Several days ago we presented an empirically correct model of real economic growth. The concept describing the evolution of real Gross Domestic Product (per capita) is very simple and is based solely on the age structure in a given developed country. It was empirically and statistically proved that the growth rate, g(t), of real GDP per capita, G(t), is driven by the attained level of real GDP per capita and the change in a specific age population, Ns. According to this model, the asymptotic growth rate of real GDP in developed countries can be completely characterized by constant annual increment A = const. All fluctuations around this constant increment can be explained by the change in the number of people of the country-specific age:
g(t) = dlnG(t)/dt = A/G(t) + 0.5dlnNs(t)/dt (1)
Equation (1) is the quantitative model that has been constructed empirically and tested statistically.
It is important to stress that the mainstream models such as Solow model and its successors are all based on an assumption that the rate of real economic growth is asymptotically constant. This assumption is empirically wrong and is rejected by statistical tests. We made no theoretical assumptions and our model came directly from data and was formulated at the initial stage of our empirical study. Therefore, we have a model that fits observations best.
We have already presented the cases of US and France in this blog. The next country under investigation is Germany. The best fit constant increment is (A=) $260 (1990 US dollars) and the defining age is eighteen years, as in France. The age distribution from 2002 allows a prediction at an 18-year horizon. Figure suggests a slow-down in 2009 and likely a deeper recession in 2011, with a year of growth in 2010. On average, the beginning of 2010s will be characterized by very poor performance of the German economy. It will be even worse than in the 1990s. The population trough in N18 observed the 2010s is likely a remote and decaying echo of the WWII, which was amplified by the reunification turbulence in the early 1990s. The rate of birth was suppressed by the uncertainty of socio-political future of Germany. In the late 2000s and early 2010s, the drop in N18 might be compensated by immigration. In that case, real GDP may grow due to the rising working age population, i.e. due to extensive factors.
Here, we would like to emphasise that the prediction of the 2009 slowdown could be easily obtained in 2002, i.e. seven years before it happened! The estimates of population age structure are slightly noisy, however. Otherwise, the agreement between the observed and predicted curves is excellent after some years of turbulence associated with the reunification.

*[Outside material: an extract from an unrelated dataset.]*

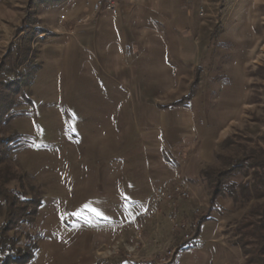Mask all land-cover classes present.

Figure 1. Observed and predicted rate of real GDP growth in Germany after the reunification. The predicted curve is obtained from relationship (1) with A=$260. Upper panel: Original curves. Lower panel: The original curves smoothed with MA(3). One should not expect a recession period before 2011, but the year of 2009 is very close to recession
Disclosure: I have no positions in any stocks mentioned, and no plans to initiate any positions within the next 72 hours.